## Given instruction
Copy out every line in the data below that contains the string "skCircle".
----
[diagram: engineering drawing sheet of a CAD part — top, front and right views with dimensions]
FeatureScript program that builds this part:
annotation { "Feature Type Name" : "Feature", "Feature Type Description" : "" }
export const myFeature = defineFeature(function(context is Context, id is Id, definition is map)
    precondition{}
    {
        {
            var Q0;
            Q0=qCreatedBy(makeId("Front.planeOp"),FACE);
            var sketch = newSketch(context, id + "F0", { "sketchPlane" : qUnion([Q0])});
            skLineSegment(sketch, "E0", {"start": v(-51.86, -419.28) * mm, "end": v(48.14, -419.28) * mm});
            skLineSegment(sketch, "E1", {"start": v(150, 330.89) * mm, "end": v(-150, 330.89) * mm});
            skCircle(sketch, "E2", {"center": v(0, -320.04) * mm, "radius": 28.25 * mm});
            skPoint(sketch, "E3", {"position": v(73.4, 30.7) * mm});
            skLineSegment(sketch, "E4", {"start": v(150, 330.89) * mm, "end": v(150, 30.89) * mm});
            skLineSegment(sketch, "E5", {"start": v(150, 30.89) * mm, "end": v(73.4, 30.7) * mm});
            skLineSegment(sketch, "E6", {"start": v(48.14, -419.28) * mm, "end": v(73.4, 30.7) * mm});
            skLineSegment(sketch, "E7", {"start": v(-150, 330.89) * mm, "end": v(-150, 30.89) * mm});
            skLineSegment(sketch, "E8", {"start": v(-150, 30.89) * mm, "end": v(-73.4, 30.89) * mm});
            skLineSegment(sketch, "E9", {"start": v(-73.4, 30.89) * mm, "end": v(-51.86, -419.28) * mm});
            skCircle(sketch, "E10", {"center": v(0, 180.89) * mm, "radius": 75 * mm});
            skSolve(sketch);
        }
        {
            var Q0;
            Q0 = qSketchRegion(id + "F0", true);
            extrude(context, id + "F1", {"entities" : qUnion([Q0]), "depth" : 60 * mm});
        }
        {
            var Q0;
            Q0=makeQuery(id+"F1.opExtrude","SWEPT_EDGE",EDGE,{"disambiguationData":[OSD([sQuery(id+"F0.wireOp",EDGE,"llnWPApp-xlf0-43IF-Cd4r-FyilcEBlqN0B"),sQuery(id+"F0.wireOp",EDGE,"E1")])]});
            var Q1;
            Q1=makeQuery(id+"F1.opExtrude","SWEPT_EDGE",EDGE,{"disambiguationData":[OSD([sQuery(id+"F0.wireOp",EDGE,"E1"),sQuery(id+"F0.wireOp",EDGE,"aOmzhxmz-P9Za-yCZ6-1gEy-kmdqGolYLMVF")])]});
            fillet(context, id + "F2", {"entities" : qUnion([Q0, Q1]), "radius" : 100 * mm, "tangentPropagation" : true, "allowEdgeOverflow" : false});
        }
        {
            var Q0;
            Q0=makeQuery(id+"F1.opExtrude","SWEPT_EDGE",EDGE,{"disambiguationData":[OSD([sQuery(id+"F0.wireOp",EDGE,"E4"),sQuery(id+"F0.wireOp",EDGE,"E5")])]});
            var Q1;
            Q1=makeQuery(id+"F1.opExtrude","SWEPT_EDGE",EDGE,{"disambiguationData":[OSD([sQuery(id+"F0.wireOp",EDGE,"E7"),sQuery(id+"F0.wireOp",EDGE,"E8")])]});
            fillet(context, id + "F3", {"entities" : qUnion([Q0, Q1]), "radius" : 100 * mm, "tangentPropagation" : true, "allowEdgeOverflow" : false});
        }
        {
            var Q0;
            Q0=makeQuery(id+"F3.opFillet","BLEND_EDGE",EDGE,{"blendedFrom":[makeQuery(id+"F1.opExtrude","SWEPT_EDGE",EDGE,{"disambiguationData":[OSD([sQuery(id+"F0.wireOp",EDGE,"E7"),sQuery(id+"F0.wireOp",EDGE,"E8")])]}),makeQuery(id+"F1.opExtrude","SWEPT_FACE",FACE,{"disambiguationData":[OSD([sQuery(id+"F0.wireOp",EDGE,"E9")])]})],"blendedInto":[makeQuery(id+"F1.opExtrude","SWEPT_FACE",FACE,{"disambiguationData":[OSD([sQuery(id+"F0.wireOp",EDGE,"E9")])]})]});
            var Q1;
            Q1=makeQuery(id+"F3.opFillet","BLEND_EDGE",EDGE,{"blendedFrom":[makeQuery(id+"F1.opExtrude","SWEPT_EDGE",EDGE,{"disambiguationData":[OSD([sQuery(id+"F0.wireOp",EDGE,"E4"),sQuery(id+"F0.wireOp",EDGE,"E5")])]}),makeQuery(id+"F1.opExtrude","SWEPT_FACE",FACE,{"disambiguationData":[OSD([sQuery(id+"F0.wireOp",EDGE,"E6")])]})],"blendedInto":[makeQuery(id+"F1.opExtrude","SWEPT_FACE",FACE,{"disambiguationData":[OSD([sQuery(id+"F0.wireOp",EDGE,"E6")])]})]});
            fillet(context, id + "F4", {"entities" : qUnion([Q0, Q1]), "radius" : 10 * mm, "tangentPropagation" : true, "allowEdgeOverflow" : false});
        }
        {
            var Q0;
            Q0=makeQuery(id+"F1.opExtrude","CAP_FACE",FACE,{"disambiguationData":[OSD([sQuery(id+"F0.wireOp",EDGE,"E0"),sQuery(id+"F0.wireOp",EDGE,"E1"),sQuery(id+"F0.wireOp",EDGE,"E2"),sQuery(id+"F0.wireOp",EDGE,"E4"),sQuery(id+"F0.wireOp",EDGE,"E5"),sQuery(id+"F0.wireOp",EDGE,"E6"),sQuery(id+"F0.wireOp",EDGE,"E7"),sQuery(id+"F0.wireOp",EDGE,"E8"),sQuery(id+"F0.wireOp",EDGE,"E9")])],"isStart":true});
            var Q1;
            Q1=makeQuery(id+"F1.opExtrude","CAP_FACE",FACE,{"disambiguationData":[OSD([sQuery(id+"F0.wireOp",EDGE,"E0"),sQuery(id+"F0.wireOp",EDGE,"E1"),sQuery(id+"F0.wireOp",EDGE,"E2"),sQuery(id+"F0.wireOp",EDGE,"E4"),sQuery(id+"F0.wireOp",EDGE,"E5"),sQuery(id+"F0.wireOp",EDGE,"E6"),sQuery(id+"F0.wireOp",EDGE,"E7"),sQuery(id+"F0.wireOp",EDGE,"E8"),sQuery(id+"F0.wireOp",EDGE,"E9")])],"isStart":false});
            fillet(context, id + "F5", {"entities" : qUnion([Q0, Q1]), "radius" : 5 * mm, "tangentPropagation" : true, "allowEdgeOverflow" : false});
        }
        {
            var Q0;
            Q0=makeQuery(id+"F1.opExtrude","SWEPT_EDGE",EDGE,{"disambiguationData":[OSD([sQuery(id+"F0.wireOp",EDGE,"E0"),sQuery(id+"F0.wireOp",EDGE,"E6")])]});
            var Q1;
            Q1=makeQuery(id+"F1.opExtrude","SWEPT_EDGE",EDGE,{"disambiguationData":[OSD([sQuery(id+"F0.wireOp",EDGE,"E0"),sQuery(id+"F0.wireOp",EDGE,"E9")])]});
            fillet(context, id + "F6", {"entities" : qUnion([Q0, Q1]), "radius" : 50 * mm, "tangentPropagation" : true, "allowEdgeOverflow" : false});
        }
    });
----
## Written reply
            skCircle(sketch, "E2", {"center": v(0, -320.04) * mm, "radius": 28.25 * mm});
            skCircle(sketch, "E10", {"center": v(0, 180.89) * mm, "radius": 75 * mm});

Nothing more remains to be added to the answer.